EXERCISE: Below are some records; find each line that carries the word "Egyptě" and copy it.

SUPPLIED ENTRIES:
>>
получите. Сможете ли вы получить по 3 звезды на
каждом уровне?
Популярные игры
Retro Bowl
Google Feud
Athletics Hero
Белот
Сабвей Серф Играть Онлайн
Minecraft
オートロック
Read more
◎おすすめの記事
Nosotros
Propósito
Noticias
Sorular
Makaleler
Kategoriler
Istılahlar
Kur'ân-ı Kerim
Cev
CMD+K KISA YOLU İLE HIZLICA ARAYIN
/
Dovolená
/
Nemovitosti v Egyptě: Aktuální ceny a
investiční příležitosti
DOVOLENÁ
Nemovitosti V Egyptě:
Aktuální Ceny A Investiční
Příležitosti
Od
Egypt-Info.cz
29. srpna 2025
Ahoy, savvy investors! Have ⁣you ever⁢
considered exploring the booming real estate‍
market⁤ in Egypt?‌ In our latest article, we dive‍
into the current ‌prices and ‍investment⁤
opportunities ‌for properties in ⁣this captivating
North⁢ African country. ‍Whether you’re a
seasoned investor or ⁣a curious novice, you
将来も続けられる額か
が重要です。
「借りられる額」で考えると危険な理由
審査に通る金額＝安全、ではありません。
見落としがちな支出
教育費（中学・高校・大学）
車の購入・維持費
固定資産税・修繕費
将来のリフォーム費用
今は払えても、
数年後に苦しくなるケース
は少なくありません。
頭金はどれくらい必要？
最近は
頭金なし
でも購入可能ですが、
<<
RESPONSE FOR THIS EXERCISE:
Nemovitosti v Egyptě: Aktuální ceny a
Nemovitosti V Egyptě:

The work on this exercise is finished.